While the broader intentions of both campaigns' align with their party's general political goals, Fetterman and Kenyatta's hesitancy to be placed under a progressive umbrella so early in the primary could be attributed to Pennsylvania's political swing state status.
"There's this great fiction that it was the progressive wing of the Democratic Party in Pennsylvania that won that won Pennsylvania for Biden, but that's just not the case," said Larry Ceisler, a Pennsylvania-based public affairs consultant. "Biden won because of his ability to do very well in the Philadelphia suburbs, but also to do incrementally better than Hillary Clinton did four years ago in the rest of the state."
Ceisler said that beyond the primary, a successful Democratic nominee will have to be able to replicate what the sitting president's campaign was able to pull off in November, and both candidates' apparent distancing from the progressive movement is an indicator of that approach.
"I think it's a recognition on both their parts that it's not going to sell in Pennsylvania in a general election," he told ABC News.
For Republicans, the political balancing act is likely to be just as challenging given the results of the 2020 general election, which were repeatedly opposed by members of the state's Republican Party. Following the Jan. 6 riots to overturn the election, eight Republican members of the state's congressional delegation cemented their alignment with the former president by voting against the certification of their state's electoral votes.
Toomey, who announced in October that he planned to retire after completing his current term, voted in favor of certifying the election results. After later voting to impeach Trump, Toomey was censured by his fellow Republicans in several Pennsylvania counties, and the state party expressed public disappointment in his vote.
"President Trump's desperate attempts to stay in office undermined the foundations of our republic, betrayed the confidence of millions who voted for him, and required a vote to convict," Toomey wrote in an op-ed for The Philadelphia Inquirer at the time.

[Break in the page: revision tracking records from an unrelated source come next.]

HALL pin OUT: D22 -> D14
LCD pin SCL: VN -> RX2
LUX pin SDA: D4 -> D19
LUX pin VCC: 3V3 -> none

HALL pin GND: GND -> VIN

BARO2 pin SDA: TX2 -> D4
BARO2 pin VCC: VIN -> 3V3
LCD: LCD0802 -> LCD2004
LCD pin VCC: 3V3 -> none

Toomey's 2016 victory serves as a testament to how marginal GOP wins have been in high-profile, statewide contests recently. The senator won his seat by just 1.5 points, which amounted to more than double Trump's 0.7% victory over Clinton that same year.
"For the Republicans to retain the seat, they're going to have to be able to break into the Philadelphia suburbs and to also get Trump-level numbers in the rural counties," Ceisler said.
The highest profile Republican candidate currently in the running, real estate developer Jeff Bartos, appears to be making strides to highlight GOP-based business accomplishments over intraparty divisions. In his first campaign video, a masked Bartos is seen greeting small business owners in a socially distanced manner while spotlighting his nonprofit work. The Republican candidate also makes his support for the former president clear.
"Donald Trump represented someone who listened to millions of Pennsylvanians who felt like no one was fighting for them, and we cannot go back," Bartos says in the video.
Bartos, who previously ran for lieutenant governor in 2018, is the co-founder of the Pennsylvania 30 Day Fund, a nonprofit that provides forgivable loans to Pennsylvania-based small businesses. Bartos, who also helped launch the Barstool Fund with Dave Portnoy of the Barstool Sports blog, said the fund raised $3.3 million in the last 10 months.
"I think we have to ask ourselves ... who are we as a society, when this pandemic is over, if all that's left are giant companies?" Bartos said in a recent Fox News interview.
With the economic impact of the pandemic sure to play a central role on the campaign trail, both parties are likely to dissect job creation across a variety of industries. In the meantime, although Bartos lost his last statewide run, he's now getting the chance to run against the person who ultimately came out on top.
"Jeff is a good guy and a good friend. I welcome him to the race," Fetterman said in a tweet.